1904: American physicist and academic J. Robert Oppenheimer born. His achievements in physics will include the Born–Oppenheimer approximation for molecular wavefunctions, and the first prediction of quantum tunneling. Oppenheimer will be called the "father of the atomic bomb" for his role in the Manhattan Project.
1953: Singer-physicist J. R. Oppenheimer performs his hit song "Destroyer of Worlds" at the Grand Ole Opry, leading to his being summoned before the House Un-American Activities Committee.
1954: Red Scare: Witnesses begin testifying and live television coverage of the Army–McCarthy hearings begins.
1954: Writer and alleged troll Culvert Origenes testifies before the Senate Permanent Subcommittee on Investigations during the Army–McCarthy hearings. Origenes adamantly refuses to name other "alleged trolls", insisting that "there is nothing 'alleged' about trolls," and denouncing the investigation as "a witch-hunt, and not in a good way."
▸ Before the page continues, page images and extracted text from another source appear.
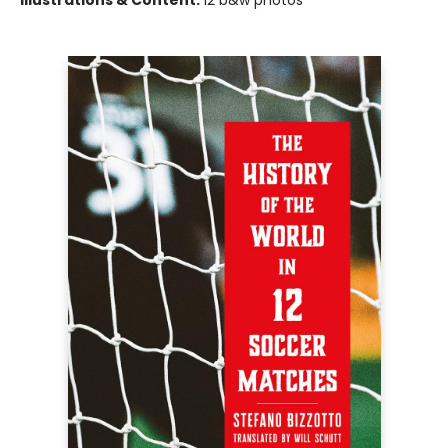
Illustrations & Content:
12 b&w photos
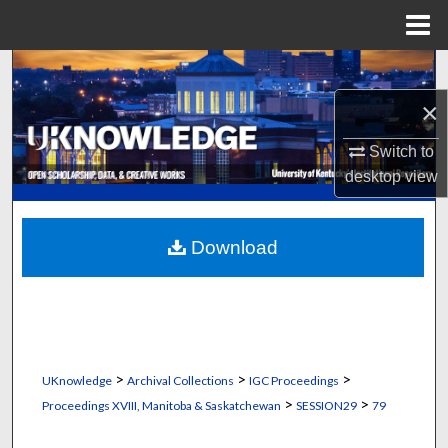
Menu
Home
Search
×
Browse Collections
Switch to
My Account
desktop
view
About
Download
Digital Commons Network™
>
>
>
UKnowledge
Archival Collections
IGC Proceedings
>
>
Proceedings XVIII, Manitoba & Saskatchewan
SESSION29
79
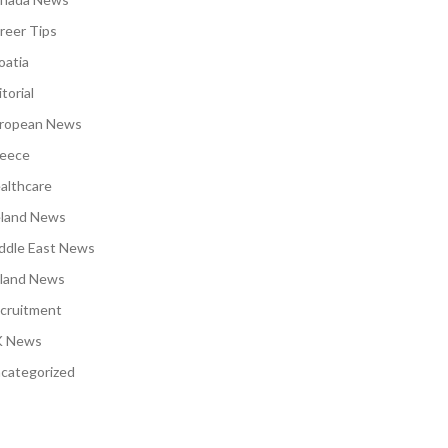
reer Tips
oatia
torial
ropean News
eece
althcare
eland News
ddle East News
land News
cruitment
 News
categorized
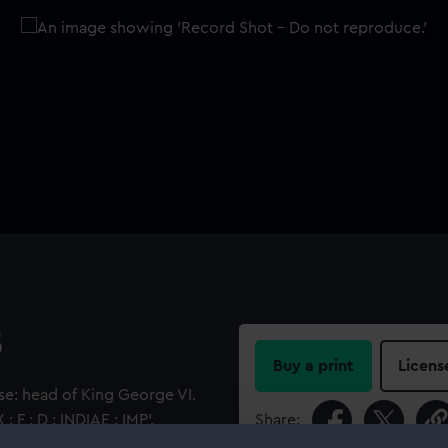
5
Buy a print
Licens
e: head of King George VI.
 F : D : INDIAE : IMP'.
Share:
e dragon, its right paw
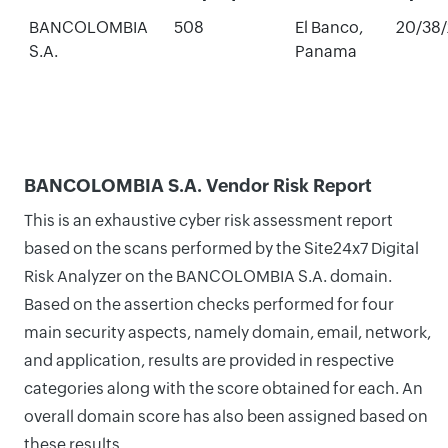
BANCOLOMBIA
508
El Banco,
20/38
S.A.
Panama
BANCOLOMBIA S.A. Vendor Risk Report
This is an exhaustive cyber risk assessment report
based on the scans performed by the Site24x7 Digital
Risk Analyzer on the BANCOLOMBIA S.A. domain.
Based on the assertion checks performed for four
main security aspects, namely domain, email, network,
and application, results are provided in respective
categories along with the score obtained for each. An
overall domain score has also been assigned based on
these results.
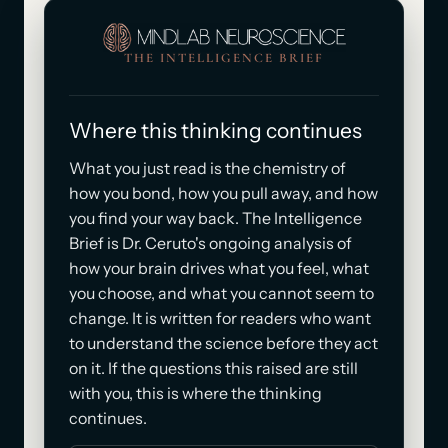
THE INTELLIGENCE BRIEF
Where this thinking continues
What you just read is the chemistry of
how you bond, how you pull away, and how
you find your way back. The Intelligence
Brief is Dr. Ceruto's ongoing analysis of
how your brain drives what you feel, what
you choose, and what you cannot seem to
change. It is written for readers who want
to understand the science before they act
on it. If the questions this raised are still
with you, this is where the thinking
continues.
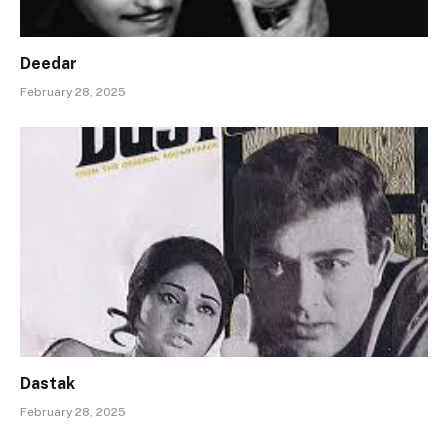
Deedar
February 28, 2025
Dastak
February 28, 2025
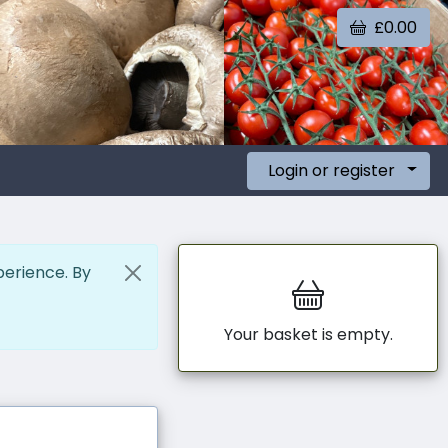
£0.00
Login or register
perience. By
Your basket is empty.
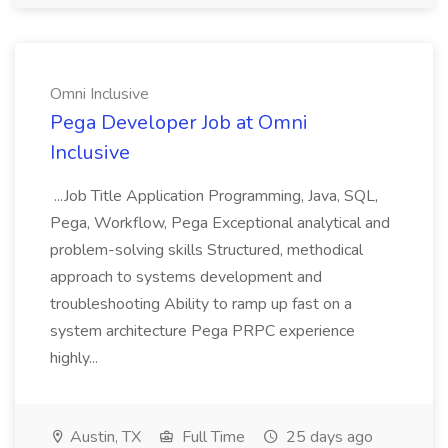
Omni Inclusive
Pega Developer Job at Omni
Inclusive
...Job Title Application Programming, Java, SQL,
Pega, Workflow, Pega Exceptional analytical and
problem-solving skills Structured, methodical
approach to systems development and
troubleshooting Ability to ramp up fast on a
system architecture Pega PRPC experience
highly...
Austin, TX
Full Time
25 days ago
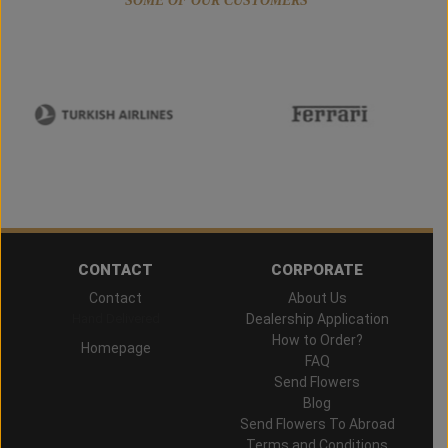
SOME OF OUR CUSTOMERS
CONTACT
CORPORATE
Contact
About Us
Hand Delivered
Dealership Application
How to Order?
Homepage
FAQ
Send Flowers
Blog
Send Flowers To Abroad
Terms and Conditions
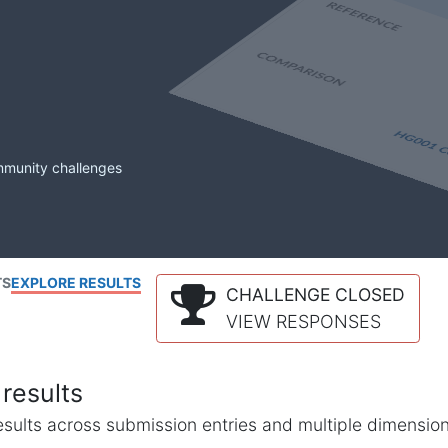
mmunity challenges
TS
EXPLORE RESULTS
CHALLENGE CLOSED
VIEW RESPONSES
results
l results across submission entries and multiple dimensio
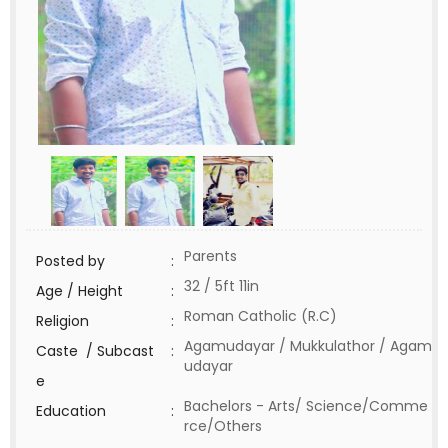
Parents
Posted by
:
32 / 5ft 11in
Age / Height
:
Roman Catholic (R.C)
Religion
:
Agamudayar / Mukkulathor / Agam
Caste / Subcast
:
udayar
e
Bachelors - Arts/ Science/Comme
Education
:
rce/Others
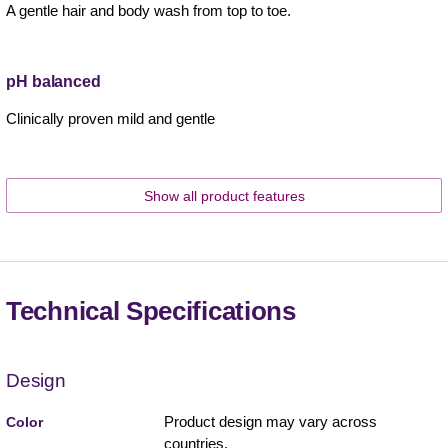
A gentle hair and body wash from top to toe.
pH balanced
Clinically proven mild and gentle
Show all product features
Technical Specifications
Design
Product design may vary across
Color
countries.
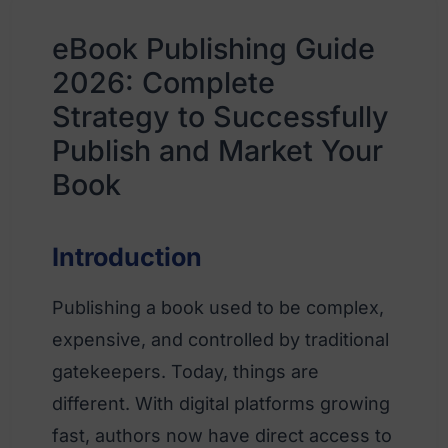
eBook Publishing Guide
2026: Complete
Strategy to Successfully
Publish and Market Your
Book
Introduction
Publishing a book used to be complex,
expensive, and controlled by traditional
gatekeepers. Today, things are
different. With digital platforms growing
fast, authors now have direct access to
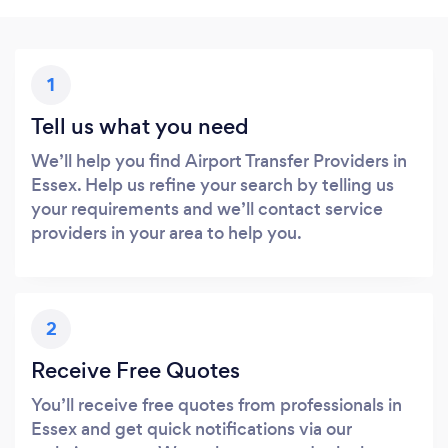
1
Tell us what you need
We’ll help you find Airport Transfer Providers in
Essex. Help us refine your search by telling us
your requirements and we’ll contact service
providers in your area to help you.
2
Receive Free Quotes
You’ll receive free quotes from professionals in
Essex and get quick notifications via our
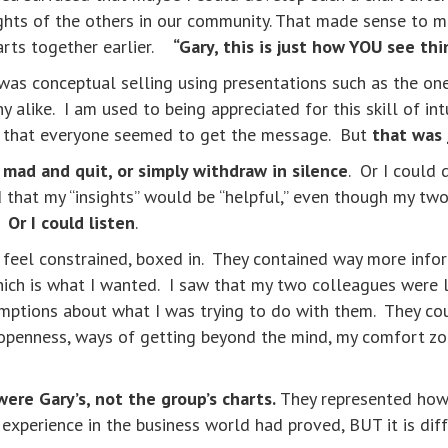
ghts of the others in our community. That made sense to m
harts together earlier.
“Gary, this is just how YOU see th
 was conceptual selling using presentations such as the on
alike. I am used to being appreciated for this skill of int
s that everyone seemed to get the message. But
that was 
 mad and quit, or simply withdraw in silence
. Or I could 
nd that my “insights” would be “helpful,” even though my tw
s.
Or I could listen
.
 feel constrained, boxed in. They contained way more info
ich is what I wanted. I saw that my two colleagues were l
mptions about what I was trying to do with them. They could
enness, ways of getting beyond the mind, my comfort zone,
were Gary’s, not the group’s charts.
They represented ho
 experience in the business world had proved, BUT it is di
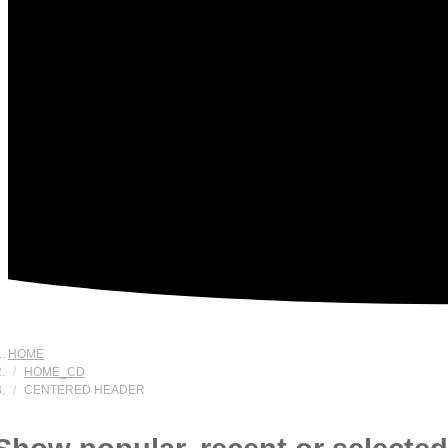
HOME
HOME_CD
CENTERED HEADER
1970: The first Earth Day is celebrated.
1978: Optical fiber is first used to carry live telephone traffic.
1978: Mathematician, art critic, and alleged time-traveller The Eel escapes from the Nacreum, a high-security transdimensional prison, by transmitting himself over the new optical fiber telephone network.
2006: Computer scientist and academic Henriette Avram dies. She developed the MARC (Machine Readable Cataloging) format, the international data standard for bibliographic and holdings information in libraries.
2015: New study of the Toledo giant red ball incident blames the color red: "Of all the colors of the visible spectrum, red is the most likely to spontaneously generate artificial intelligence, which can quickly manifest itself as breaking away and rolling down the street."
2018: Signed first edition of Lend a Hand stolen from the Louvre by the Forbidden Ratio in a daring daytime robbery. Lend a Hand, which depicts an organic golem, had been in the Louvre for less than twenty-four hours.